“Your own money, indeed!” ejaculated Vitriol Bob, with a chuckling laugh. “Was it your’n when Mother Mortimer had it safe in her own box? And I should just like to know how you fust come by it? Not honestly, I’ll swear, old feller. Such a seedy-looking cove, living in such a way as you was, couldn’t have got near upon six thousand pound by wot’s called legitimate means. But that’s neether here nor there: I don’t care two figs how you got the tin—and if I ask no questions, I shan’t have no lies told me. Von thing is wery certain—that I’ve got it now.”
“But—but—you surely—my dear friend—you—” stammered Torrens, absolutely aghast at the idea, of still remaining a beggar.
“Come, let’s have no more of this drivelling nonsense,” interrupted Vitriol Bob, in a tone of unmitigated contempt: then, as he refilled and relighted his pipe, be observed, “Why, you have been in a fidget and a stew all day, ever since we secured the swag at the coffee-house. Don’t you see, my dear feller, that people in our sitiwations must act with somethink like common prudence? The old voman may rouse hell’s delight about her loss; and that was why I thought we’d better keep ourselves scarce for a time. So I made you stay close with me at the flash lodging-ken in the Mint all the arternoon till it was dusk; and then I brought you here. And here,” added Vitriol Bob, “we are safe enow: ’cos only Pig-faced Poll, Jack Rily, and one or two others of my pals knows anythink about this place being my haunt when I’m afeard of getting into trouble;—and there’s no danger of them splitting on us. So far from that, the Pig-faced will be sure to come here presently, when she finds I don’t wisit her own quarters this evening; and she’ll bring a basket of prog along with her—so that we shall have a jolly good supper in due time. Drink, old feller!”

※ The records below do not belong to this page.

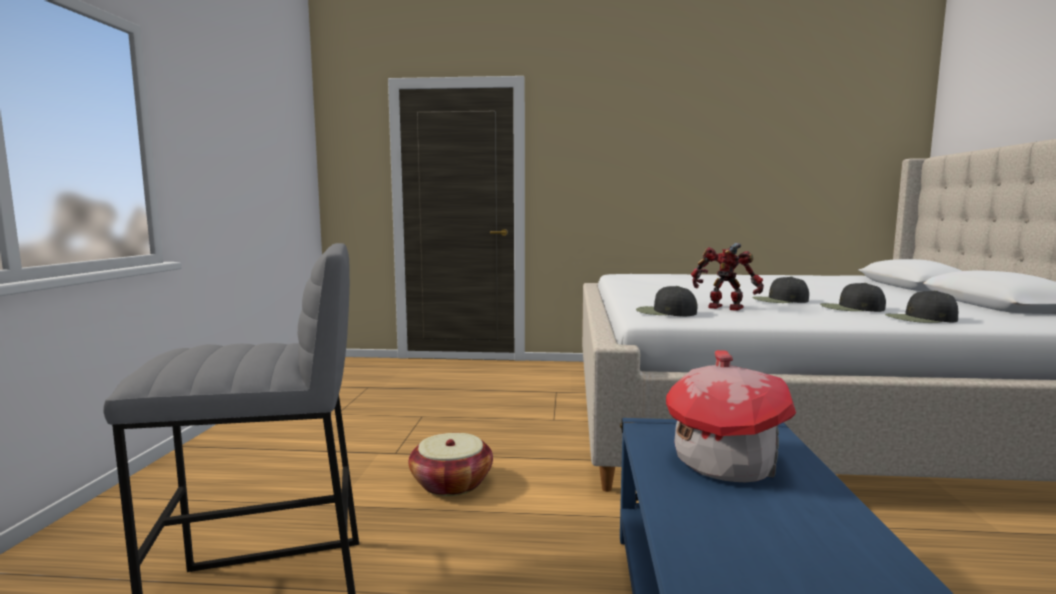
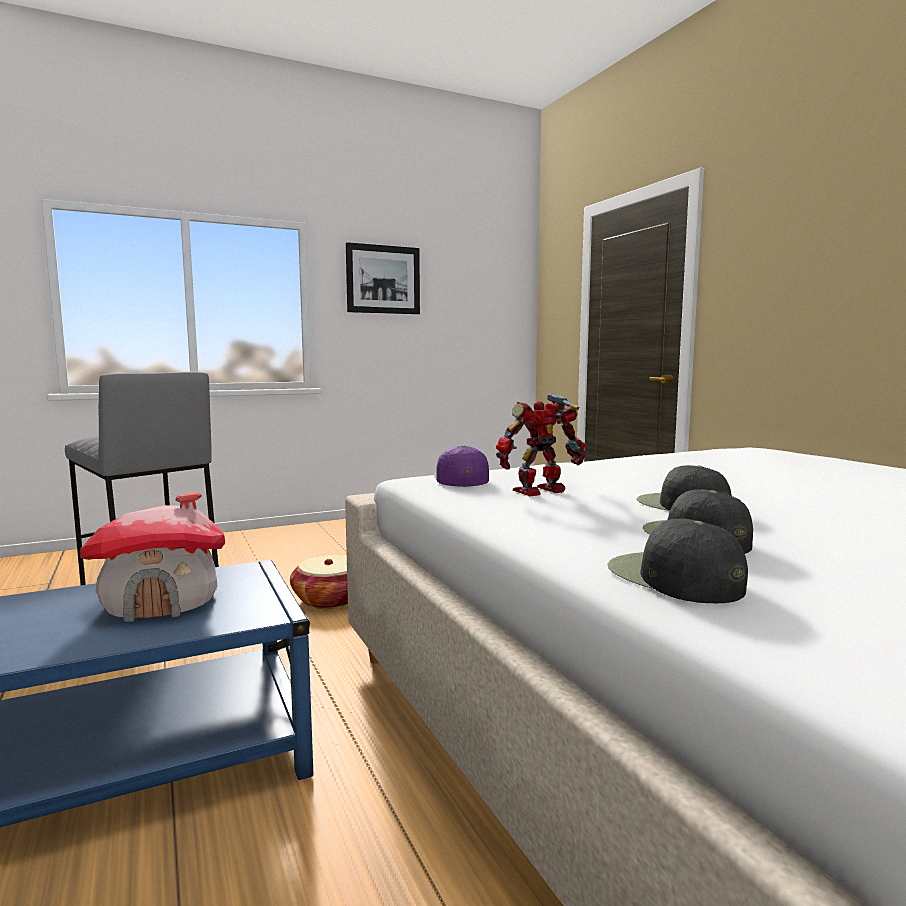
camera: 60 degrees right, 0 degrees up
(216, 120) = (383, 279): none -> picture
(665, 312) = (460, 478): black cap -> purple cap
(725, 308) = (541, 492): toy robot -> toy robot turned 120 degrees counterclockwise

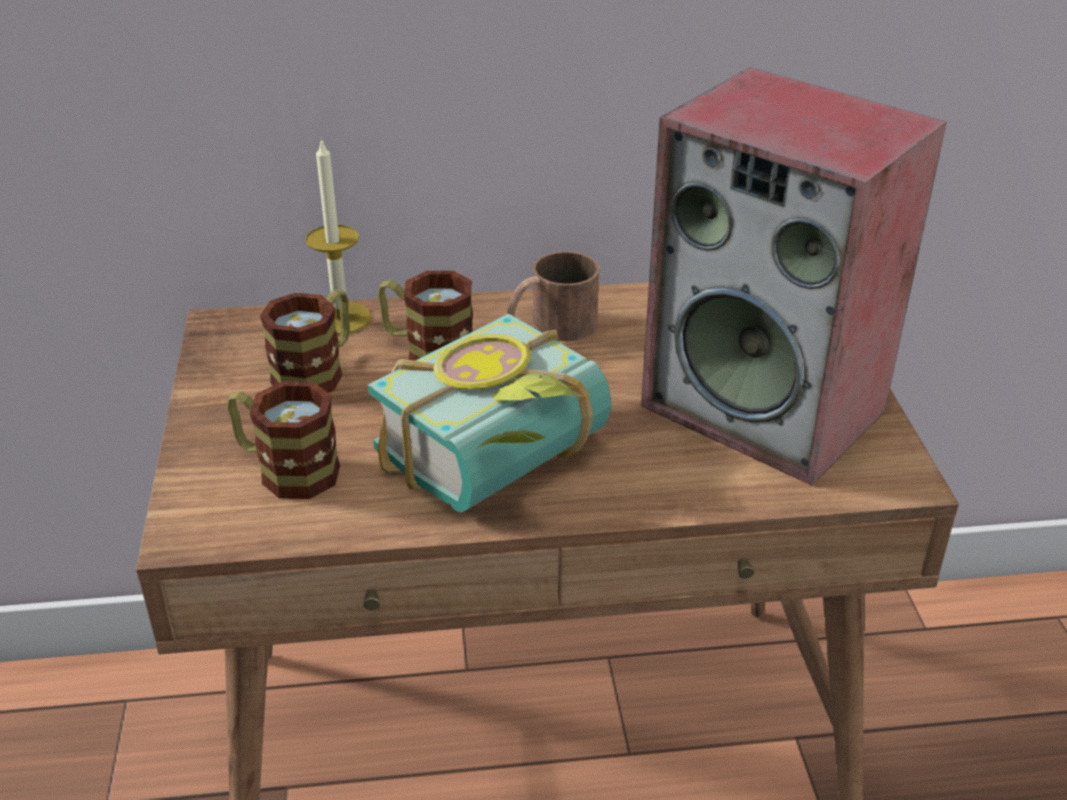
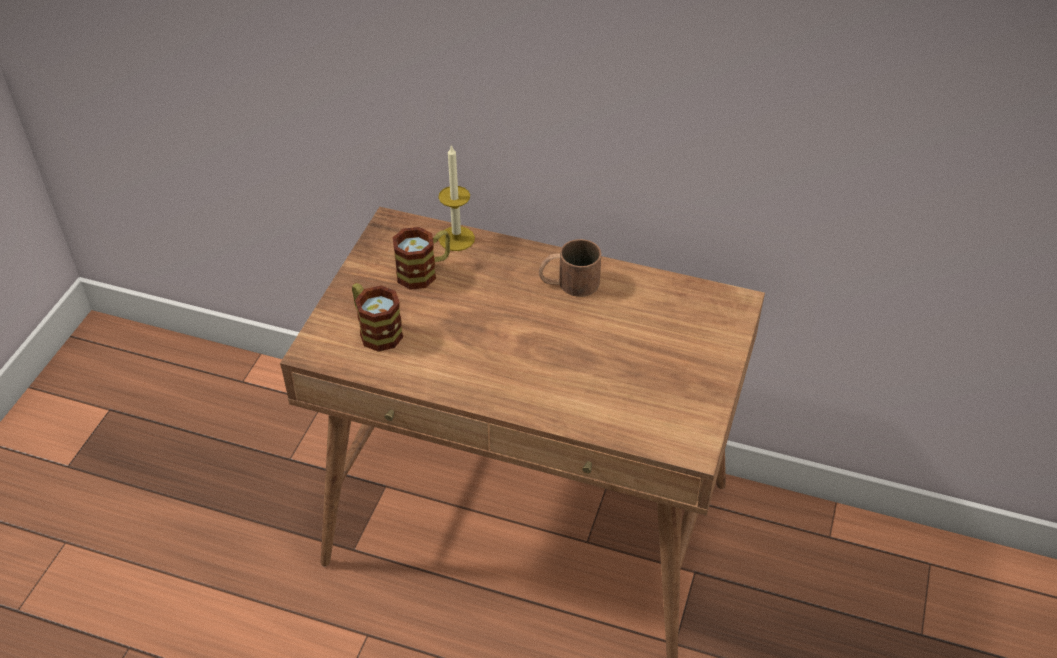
camera: 25 degrees right, 10 degrees up
(427, 350) = (490, 277): mug -> none
(507, 464) = (487, 365): book -> none
(767, 408) = (653, 379): speaker -> none

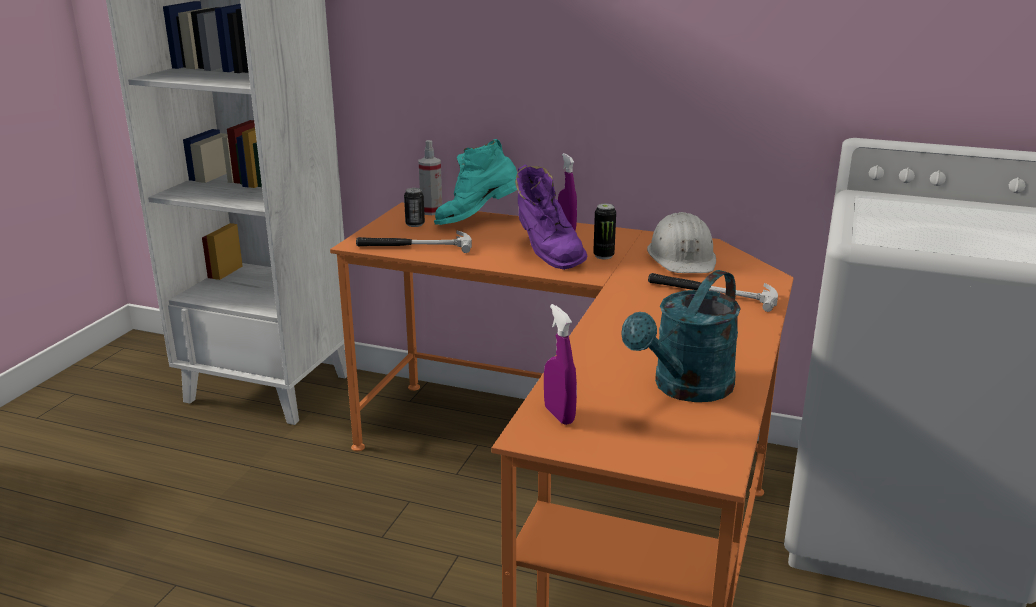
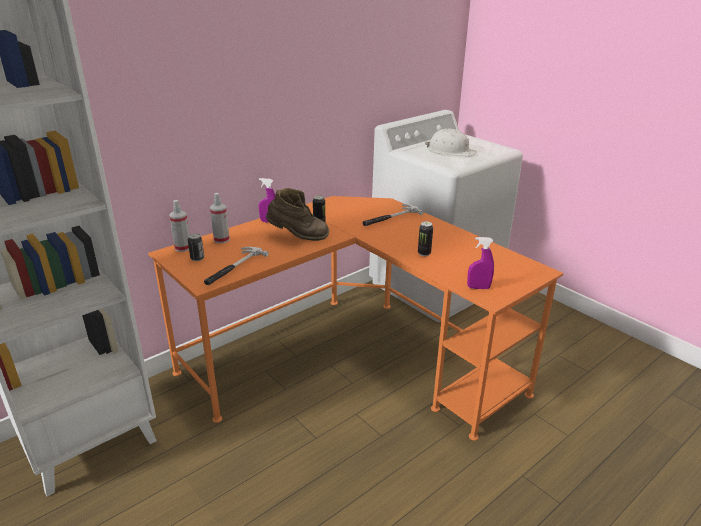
camera: 60 degrees left, 5 degrees up
(477, 221) = (221, 240): turquoise boot -> spray bottle
(546, 254) = (298, 237): purple boot -> brown boot
(622, 345) = (424, 253): none -> can
(682, 257) = (344, 210): white hard hat -> white hard hat (450, 151)
(685, 389) = (476, 254): turquoise watering can -> none

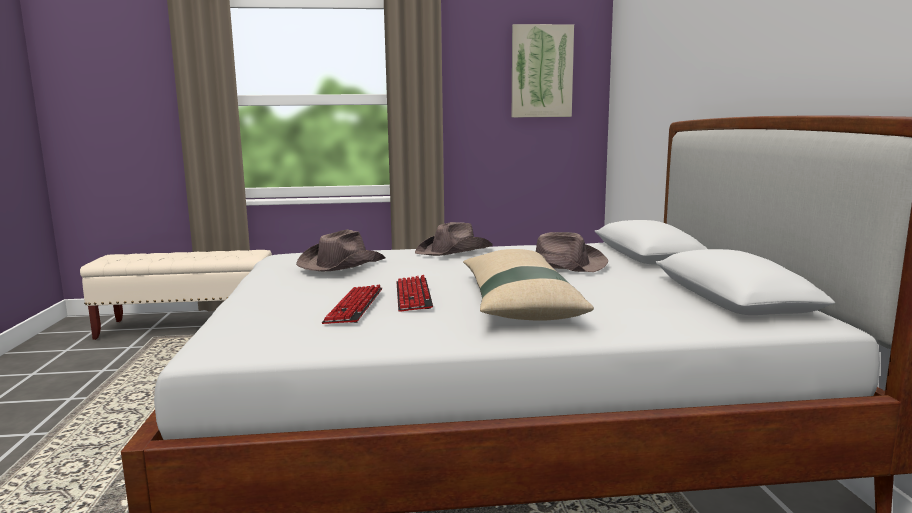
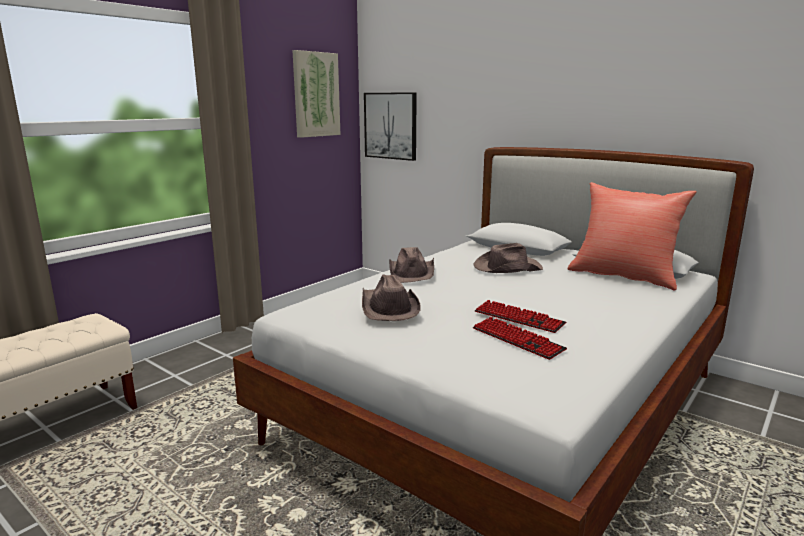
camera: 45 degrees left, 5 degrees up
(518, 302) = (575, 303): beige pillow -> none
(625, 105) = (391, 126): none -> picture
(684, 299) = (623, 276): none -> red pillow

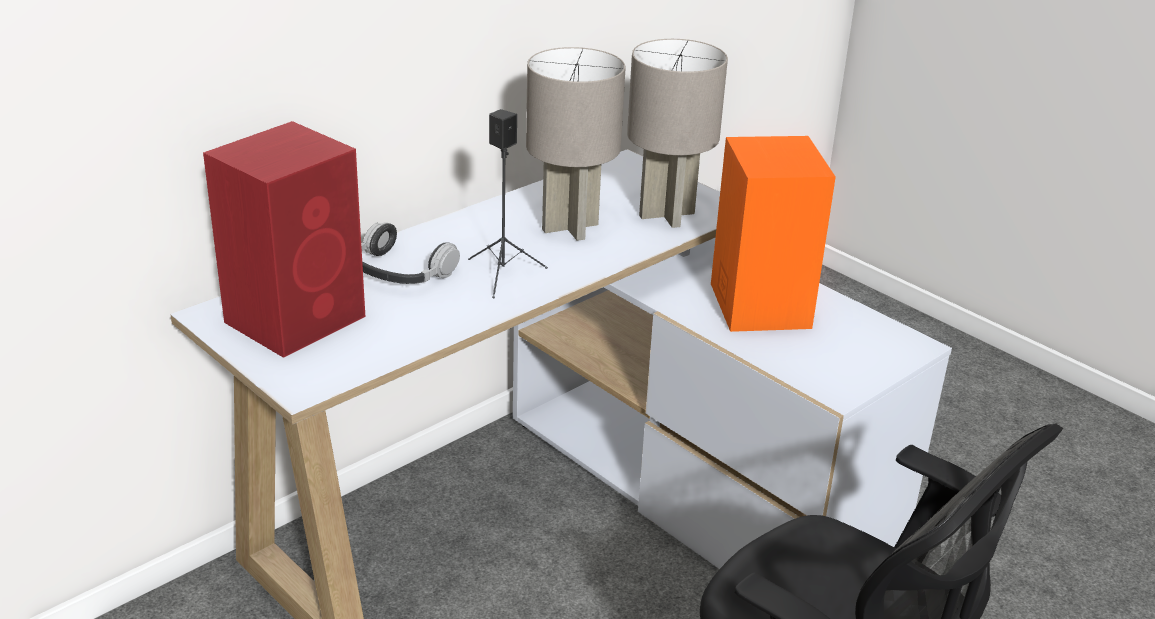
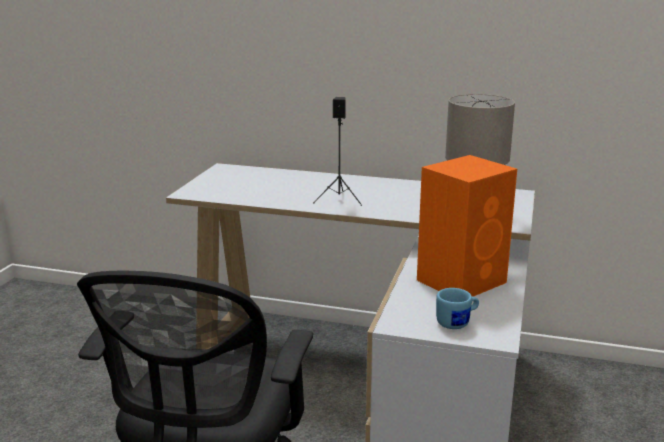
camera: 60 degrees right, 10 degrees down
(298, 318) = (241, 179): red speaker -> none
(401, 271) = (309, 183): headphones -> none
(571, 227) = (414, 200): grey table lamp -> none
(862, 352) = (457, 323): none -> blue mug

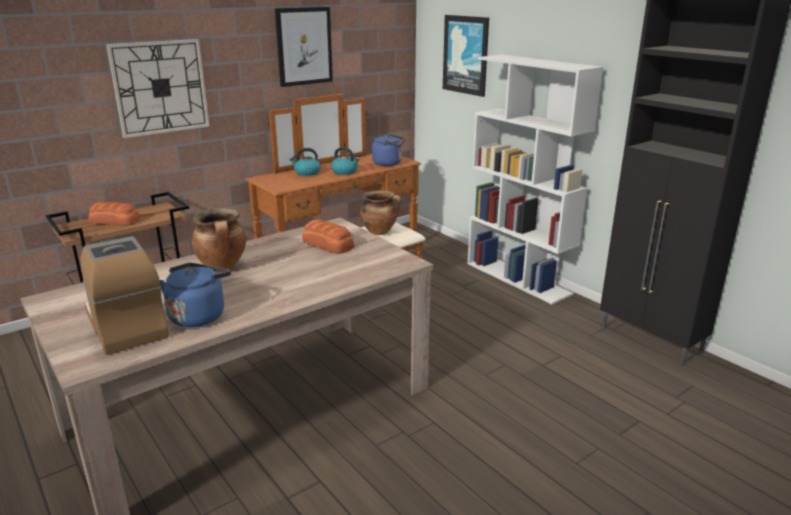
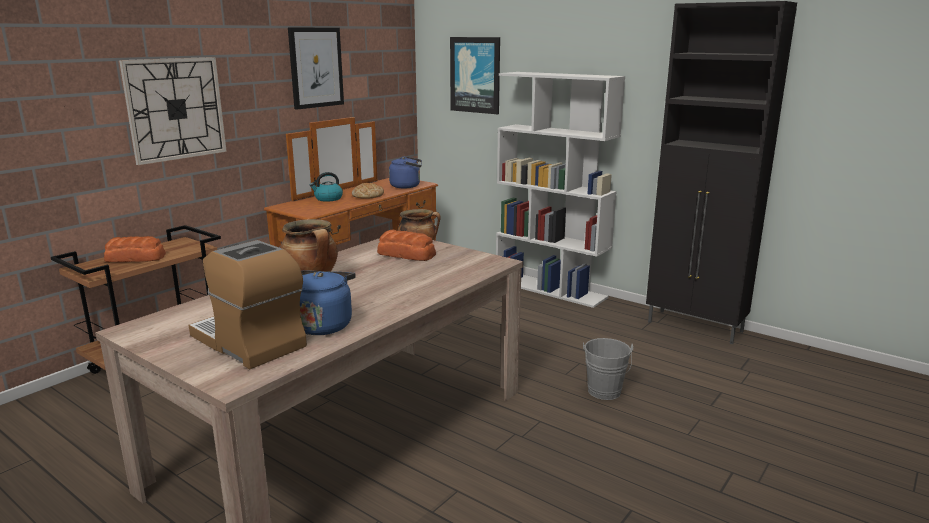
camera: 15 degrees left, 5 degrees down
(345, 172) = (367, 195): kettle -> bread
(513, 402) = (604, 393): none -> grey bucket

Thus speaking, the ruffian refilled his own tumbler, and pushed the brandy bottle across the dirty table to Torrens, who did not, however, touch it—for his glass was only half emptied; and he experienced such lively sensations of alarm, that he felt as if his brain were reeling and his intellects were leaving him.
There he was—a feeble, helpless, weak old man, entirely in the power of an individual whom he knew to be of the most desperate character, but with whom he had joined in companionship only through the hope of recovering at least one-half of that treasure to gain which, in the first instance, he had imbrued his hands in blood. There he was—alone with that miscreant, in a place the aspect of which was sufficient to fill his attenuated soul with the gloomiest thoughts and the most melancholy forebodings,—alone with a demon in human shape, in a ruined and desolate tenement, to augment the cheerless influence of which superstition had lent its aid,—alone with a very fiend, in a haunt the ominous features of which were dimly shadowed forth and rendered more hideous by the dull, glimmering light of the solitary candle with its long wick and its sickly flame.
“Well—what are you thinking of?—and why don’t you drink?” were the words which, suddenly falling on the old man’s ears after a pause, awoke him as it were from a lethargy—a lethargy, however, in which the mind had been painfully active, though the body was motionless—petrified!
“I—I—was wondering how long we should have to remain here,” stammered Torrens, starting as if shaken by a strong spasm or moved by an electric shock.
“I asked you the question just now—and—and you did not give me a reply.”
“Well—it all depends, my fine feller,” answered Vitriol Bob. “Three or four days, perhaps——”
“Three or four days!” almost shrieked Torrens. “I shall die if I linger so long in this horrible place!”